Features
07.06.2010, Words by Charlie Jones

CMYK EP

JAMES BLAKE has been hyped to the hilt in recent months and if this EP doesn’t totally justify it (how could it?), it makes it a lot easier to understand. Taking the downtempo route of much post-dubstep but giving it a surprisingly rich depth of feeling, ‘CMYK’ is oddly sensual. Blake has an obvious weakness for the female R&B voice (and voices in general – whether it be the Sa-Ra-ish murmurs on the title track or Footnotes’ vocoders) and snatches of Kelis, Aaliyah and Brandy are peppered all over these four tracks. Maybe it’s from listening to all those 2-step remixes of R&B hits at the turn of the century but the 22 year-old doesn’t seem that interested in modern R&B (Blake recently remixed Destiny’s Child’s Bills Bills Bills under his Harmonimix alias), instead preferring the thickness and expansive glow of the 90s era, rearranging his jerky samples into results that can be awkward but somehow work well against the tracks’ general placidity. Generously pared down for maximum spaciousness, Blake has talked about making dance music that’s more than just a club soundtrack and while the R&S label motto is “In Order To Dance”, it’s hard to imagine much of this, save for the title track, making anyone run to the floor, unless it’s to sway serenely for a few minutes.

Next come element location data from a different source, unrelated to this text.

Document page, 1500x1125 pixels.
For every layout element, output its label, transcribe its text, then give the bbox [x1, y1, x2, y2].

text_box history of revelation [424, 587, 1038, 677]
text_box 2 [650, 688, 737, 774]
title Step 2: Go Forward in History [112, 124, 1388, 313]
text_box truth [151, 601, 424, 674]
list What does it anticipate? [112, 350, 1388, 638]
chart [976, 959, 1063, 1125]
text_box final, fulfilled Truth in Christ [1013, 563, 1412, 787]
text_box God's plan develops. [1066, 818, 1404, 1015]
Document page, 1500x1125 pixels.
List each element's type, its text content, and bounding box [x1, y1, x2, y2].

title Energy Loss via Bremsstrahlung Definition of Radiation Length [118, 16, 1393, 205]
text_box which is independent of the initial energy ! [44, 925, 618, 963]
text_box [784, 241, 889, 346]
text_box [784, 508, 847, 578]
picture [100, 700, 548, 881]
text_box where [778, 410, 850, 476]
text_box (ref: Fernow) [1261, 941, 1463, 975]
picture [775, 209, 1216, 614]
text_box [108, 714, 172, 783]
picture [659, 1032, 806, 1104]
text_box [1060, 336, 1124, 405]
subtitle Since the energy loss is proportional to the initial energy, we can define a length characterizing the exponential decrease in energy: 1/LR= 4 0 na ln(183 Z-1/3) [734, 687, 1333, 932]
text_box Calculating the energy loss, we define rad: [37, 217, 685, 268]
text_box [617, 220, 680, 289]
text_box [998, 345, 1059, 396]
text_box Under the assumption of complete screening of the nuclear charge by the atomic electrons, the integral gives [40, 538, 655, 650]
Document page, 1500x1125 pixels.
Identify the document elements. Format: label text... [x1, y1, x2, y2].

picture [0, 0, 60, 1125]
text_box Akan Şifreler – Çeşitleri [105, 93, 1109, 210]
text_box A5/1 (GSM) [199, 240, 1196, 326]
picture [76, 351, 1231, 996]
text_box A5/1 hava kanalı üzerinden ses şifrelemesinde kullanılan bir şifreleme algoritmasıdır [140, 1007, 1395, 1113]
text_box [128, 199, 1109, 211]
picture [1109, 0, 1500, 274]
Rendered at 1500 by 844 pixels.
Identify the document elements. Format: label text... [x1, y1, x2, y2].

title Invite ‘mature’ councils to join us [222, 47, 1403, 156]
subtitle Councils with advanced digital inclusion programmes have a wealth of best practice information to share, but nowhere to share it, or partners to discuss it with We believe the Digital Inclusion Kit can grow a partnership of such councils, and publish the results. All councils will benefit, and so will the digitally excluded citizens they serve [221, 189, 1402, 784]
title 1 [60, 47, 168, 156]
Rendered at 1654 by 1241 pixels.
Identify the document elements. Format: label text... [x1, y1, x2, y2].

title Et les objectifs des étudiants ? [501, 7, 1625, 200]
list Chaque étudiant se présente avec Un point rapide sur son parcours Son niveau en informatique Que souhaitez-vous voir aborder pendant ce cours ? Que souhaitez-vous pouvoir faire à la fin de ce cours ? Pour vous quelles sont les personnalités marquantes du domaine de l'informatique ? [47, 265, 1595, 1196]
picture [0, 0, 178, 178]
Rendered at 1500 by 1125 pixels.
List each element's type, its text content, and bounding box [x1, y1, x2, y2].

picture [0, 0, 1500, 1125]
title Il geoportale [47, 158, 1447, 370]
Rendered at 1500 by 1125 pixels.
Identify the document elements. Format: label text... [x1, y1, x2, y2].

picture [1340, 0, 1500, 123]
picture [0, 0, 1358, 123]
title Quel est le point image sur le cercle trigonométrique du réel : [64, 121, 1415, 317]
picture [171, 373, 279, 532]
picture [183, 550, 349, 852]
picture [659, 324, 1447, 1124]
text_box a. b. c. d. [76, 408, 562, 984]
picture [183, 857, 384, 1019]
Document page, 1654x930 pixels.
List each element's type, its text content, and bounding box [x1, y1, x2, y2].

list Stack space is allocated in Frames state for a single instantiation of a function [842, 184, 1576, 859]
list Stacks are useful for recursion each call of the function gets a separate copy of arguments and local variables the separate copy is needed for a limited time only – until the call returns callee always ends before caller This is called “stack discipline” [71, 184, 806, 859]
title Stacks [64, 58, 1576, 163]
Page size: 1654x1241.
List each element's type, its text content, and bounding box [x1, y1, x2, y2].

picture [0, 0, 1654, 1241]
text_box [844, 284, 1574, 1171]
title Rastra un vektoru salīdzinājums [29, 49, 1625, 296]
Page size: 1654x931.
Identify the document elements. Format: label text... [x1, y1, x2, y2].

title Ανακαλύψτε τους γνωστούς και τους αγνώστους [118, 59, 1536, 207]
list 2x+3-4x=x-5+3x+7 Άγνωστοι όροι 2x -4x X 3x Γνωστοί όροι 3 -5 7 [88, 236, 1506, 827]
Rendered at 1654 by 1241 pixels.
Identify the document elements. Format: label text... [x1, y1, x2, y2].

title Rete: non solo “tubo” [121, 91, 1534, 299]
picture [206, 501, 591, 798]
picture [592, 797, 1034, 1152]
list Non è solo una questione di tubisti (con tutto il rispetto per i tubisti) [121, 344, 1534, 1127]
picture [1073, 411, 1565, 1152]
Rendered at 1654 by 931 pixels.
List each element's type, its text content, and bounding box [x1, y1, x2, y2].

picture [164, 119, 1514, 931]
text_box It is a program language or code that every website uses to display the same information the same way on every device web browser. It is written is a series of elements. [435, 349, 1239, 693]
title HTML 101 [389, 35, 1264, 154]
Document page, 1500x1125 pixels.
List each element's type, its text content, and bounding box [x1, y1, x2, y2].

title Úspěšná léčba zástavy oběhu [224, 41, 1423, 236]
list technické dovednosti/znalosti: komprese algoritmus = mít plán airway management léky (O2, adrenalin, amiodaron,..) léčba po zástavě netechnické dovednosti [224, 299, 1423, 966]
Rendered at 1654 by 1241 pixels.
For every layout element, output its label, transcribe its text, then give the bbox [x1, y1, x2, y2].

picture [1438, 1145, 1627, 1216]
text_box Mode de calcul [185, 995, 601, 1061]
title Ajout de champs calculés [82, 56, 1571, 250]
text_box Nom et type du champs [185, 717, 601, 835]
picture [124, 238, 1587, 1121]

There are plenty of clever, tactile programming details to appreciate, but they’re sensitively pushed into the background, in service to all the elegiac textures and sumptuously spacey art-R&B dreaminess that abounds. Blake’s apparent base in musical theory seems to have paid off. Unusually for an electronic producer, ‘CMYK’ is richer musically than it is sonically.